To our knowledge, no tool in Bioinformatics exists in isolation with the unique function of helping users build and manage sets of genes. Although the Gene Set Builder system shares similar properties with other multi-gene tools such as the Sequence Retrieval System (SRS) [13], SeqHound [14], and WebGestalt [15], it does not share the same fundamental concept, nor does it fit into the same categorical niche. Gene Set Builder's primary role is to help users build, annotate, and import gene sets in detail. SRS and SeqHound are focused more towards the computational aspects of working with a set of genes, not the long-term management and sharing of sets. WebGestalt provides users with an array of set analysis functions, but it does not facilitate the creation, maintenance, and sharing of sets. We are exploring mechanisms to directly submit Gene Set Builder sets to other tools such as WebGestalt.

Benefits

The utility of Gene Set Builder offers users three major benefits: (1) it can help users annotate a pre-existing set of genes through synchronization with the Ensembl database to obtain alternate identifiers and descriptions; (2) it can aide in collaborative efforts by allowing team members to store gene sets in a central location where they can be easily accessed; and (3) it can be used as an aide for publication by allowing users to share their sets of genes with the community at large.

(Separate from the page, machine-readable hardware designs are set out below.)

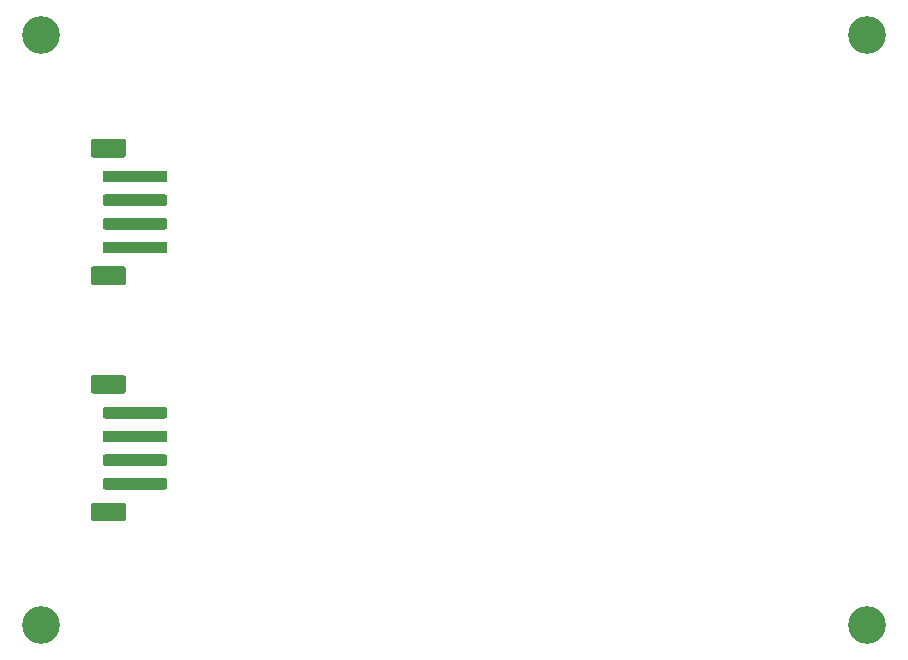
<source format=gbr>
%TF.GenerationSoftware,KiCad,Pcbnew,(5.1.9)-1*%
%TF.CreationDate,2021-05-23T18:39:07+01:00*%
%TF.ProjectId,LEDMaze,4c45444d-617a-4652-9e6b-696361645f70,rev?*%
%TF.SameCoordinates,Original*%
%TF.FileFunction,Soldermask,Bot*%
%TF.FilePolarity,Negative*%
%FSLAX46Y46*%
G04 Gerber Fmt 4.6, Leading zero omitted, Abs format (unit mm)*
G04 Created by KiCad (PCBNEW (5.1.9)-1) date 2021-05-23 18:39:07*
%MOMM*%
%LPD*%
G01*
G04 APERTURE LIST*
%ADD10C,3.200000*%
G04 APERTURE END LIST*
D10*
%TO.C,REF\u002A\u002A*%
X90000000Y-50000000D03*
%TD*%
%TO.C,REF\u002A\u002A*%
X90000000Y-100000000D03*
%TD*%
%TO.C,REF\u002A\u002A*%
X20000000Y-100000000D03*
%TD*%
%TO.C,REF\u002A\u002A*%
X20000000Y-50000000D03*
%TD*%
%TO.C,J2*%
G36*
G01*
X24500000Y-89600000D02*
X27000000Y-89600000D01*
G75*
G02*
X27250000Y-89850000I0J-250000D01*
G01*
X27250000Y-90950000D01*
G75*
G02*
X27000000Y-91200000I-250000J0D01*
G01*
X24500000Y-91200000D01*
G75*
G02*
X24250000Y-90950000I0J250000D01*
G01*
X24250000Y-89850000D01*
G75*
G02*
X24500000Y-89600000I250000J0D01*
G01*
G37*
G36*
G01*
X24500000Y-78800000D02*
X27000000Y-78800000D01*
G75*
G02*
X27250000Y-79050000I0J-250000D01*
G01*
X27250000Y-80150000D01*
G75*
G02*
X27000000Y-80400000I-250000J0D01*
G01*
X24500000Y-80400000D01*
G75*
G02*
X24250000Y-80150000I0J250000D01*
G01*
X24250000Y-79050000D01*
G75*
G02*
X24500000Y-78800000I250000J0D01*
G01*
G37*
G36*
G01*
X25500000Y-87500000D02*
X30500000Y-87500000D01*
G75*
G02*
X30750000Y-87750000I0J-250000D01*
G01*
X30750000Y-88250000D01*
G75*
G02*
X30500000Y-88500000I-250000J0D01*
G01*
X25500000Y-88500000D01*
G75*
G02*
X25250000Y-88250000I0J250000D01*
G01*
X25250000Y-87750000D01*
G75*
G02*
X25500000Y-87500000I250000J0D01*
G01*
G37*
G36*
G01*
X25500000Y-85500000D02*
X30500000Y-85500000D01*
G75*
G02*
X30750000Y-85750000I0J-250000D01*
G01*
X30750000Y-86250000D01*
G75*
G02*
X30500000Y-86500000I-250000J0D01*
G01*
X25500000Y-86500000D01*
G75*
G02*
X25250000Y-86250000I0J250000D01*
G01*
X25250000Y-85750000D01*
G75*
G02*
X25500000Y-85500000I250000J0D01*
G01*
G37*
G36*
G01*
X25500000Y-83500000D02*
X30500000Y-83500000D01*
G75*
G02*
X30750000Y-83750000I0J-250000D01*
G01*
X30750000Y-84250000D01*
G75*
G02*
X30500000Y-84500000I-250000J0D01*
G01*
X25500000Y-84500000D01*
G75*
G02*
X25250000Y-84250000I0J250000D01*
G01*
X25250000Y-83750000D01*
G75*
G02*
X25500000Y-83500000I250000J0D01*
G01*
G37*
G36*
G01*
X25500000Y-81500000D02*
X30500000Y-81500000D01*
G75*
G02*
X30750000Y-81750000I0J-250000D01*
G01*
X30750000Y-82250000D01*
G75*
G02*
X30500000Y-82500000I-250000J0D01*
G01*
X25500000Y-82500000D01*
G75*
G02*
X25250000Y-82250000I0J250000D01*
G01*
X25250000Y-81750000D01*
G75*
G02*
X25500000Y-81500000I250000J0D01*
G01*
G37*
%TD*%
%TO.C,J1*%
G36*
G01*
X24500000Y-69600000D02*
X27000000Y-69600000D01*
G75*
G02*
X27250000Y-69850000I0J-250000D01*
G01*
X27250000Y-70950000D01*
G75*
G02*
X27000000Y-71200000I-250000J0D01*
G01*
X24500000Y-71200000D01*
G75*
G02*
X24250000Y-70950000I0J250000D01*
G01*
X24250000Y-69850000D01*
G75*
G02*
X24500000Y-69600000I250000J0D01*
G01*
G37*
G36*
G01*
X24500000Y-58800000D02*
X27000000Y-58800000D01*
G75*
G02*
X27250000Y-59050000I0J-250000D01*
G01*
X27250000Y-60150000D01*
G75*
G02*
X27000000Y-60400000I-250000J0D01*
G01*
X24500000Y-60400000D01*
G75*
G02*
X24250000Y-60150000I0J250000D01*
G01*
X24250000Y-59050000D01*
G75*
G02*
X24500000Y-58800000I250000J0D01*
G01*
G37*
G36*
G01*
X25500000Y-67500000D02*
X30500000Y-67500000D01*
G75*
G02*
X30750000Y-67750000I0J-250000D01*
G01*
X30750000Y-68250000D01*
G75*
G02*
X30500000Y-68500000I-250000J0D01*
G01*
X25500000Y-68500000D01*
G75*
G02*
X25250000Y-68250000I0J250000D01*
G01*
X25250000Y-67750000D01*
G75*
G02*
X25500000Y-67500000I250000J0D01*
G01*
G37*
G36*
G01*
X25500000Y-65500000D02*
X30500000Y-65500000D01*
G75*
G02*
X30750000Y-65750000I0J-250000D01*
G01*
X30750000Y-66250000D01*
G75*
G02*
X30500000Y-66500000I-250000J0D01*
G01*
X25500000Y-66500000D01*
G75*
G02*
X25250000Y-66250000I0J250000D01*
G01*
X25250000Y-65750000D01*
G75*
G02*
X25500000Y-65500000I250000J0D01*
G01*
G37*
G36*
G01*
X25500000Y-63500000D02*
X30500000Y-63500000D01*
G75*
G02*
X30750000Y-63750000I0J-250000D01*
G01*
X30750000Y-64250000D01*
G75*
G02*
X30500000Y-64500000I-250000J0D01*
G01*
X25500000Y-64500000D01*
G75*
G02*
X25250000Y-64250000I0J250000D01*
G01*
X25250000Y-63750000D01*
G75*
G02*
X25500000Y-63500000I250000J0D01*
G01*
G37*
G36*
G01*
X25500000Y-61500000D02*
X30500000Y-61500000D01*
G75*
G02*
X30750000Y-61750000I0J-250000D01*
G01*
X30750000Y-62250000D01*
G75*
G02*
X30500000Y-62500000I-250000J0D01*
G01*
X25500000Y-62500000D01*
G75*
G02*
X25250000Y-62250000I0J250000D01*
G01*
X25250000Y-61750000D01*
G75*
G02*
X25500000Y-61500000I250000J0D01*
G01*
G37*
%TD*%
M02*

</source>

Most importantly, Gene Set Builder facilitates the storage of gene sets in a relational database as opposed to a text file, while offering a friendly environment that automates time-consuming tasks. The application's searching, annotating, and sharing features give users flexibility and convenience. Thus, users benefit from access to curated sets provided by other users, from the capacity to build sets in collaboration with others, and from the ability to shift from one set of identifiers to another.

Limitations

While Gene Set Builder offers advantages to users, it does have several technical limitations which we hope to address in the future. One limitation involves Gene Set Builder's reliance upon Ensembl and GeneLynx for annotation data. Due to this dependency, users cannot build sets of prokaryotic or viral genes, nor include genes from non-supported eukaryotic organisms. Ideally, Gene Set Builder would eventually interact with systems such as Entrez Gene, the UCSC Genome Browser [16], and the Comprehensive Microbial Resource at TIGR [17]. As similar API resources emerge or mature for these systems, we will work to expand Gene Set Builder's compatibility.

While Gene Set Builder is fully compatible with recent versions of the Internet Explorer and Firefox web browsers, it renders inconsistently when viewed in older releases of Netscape and Safari. These problems stem from insufficient JavaScript support. To overcome this difficulty, we have implemented a "safe mode" state which can be toggled to increase usability when the system is being accessed via a less compatible browser.

Conclusion

To our knowledge, the creation of general purpose gene set building tools has remained virtually unexplored. Gene Set Builder is our vision of what an application of this type can provide. It fulfils the needs of users interested in forming, annotating, sharing and exporting sets of genes.

Availability and requirements

The Gene Set Builder can be accessed via http://www.cisreg.ca/gsb/, and it is available without charge to all users. A guest account is available for those who are interested in testing the system. We recommended a monitor screen resolution of at least 800 by 600 pixels or greater (1024 by 768 pixels is preferred), in thousands of colours, and a recent web browser with JavaScript and the Macromedia Flash 7 plug-in installed and enabled.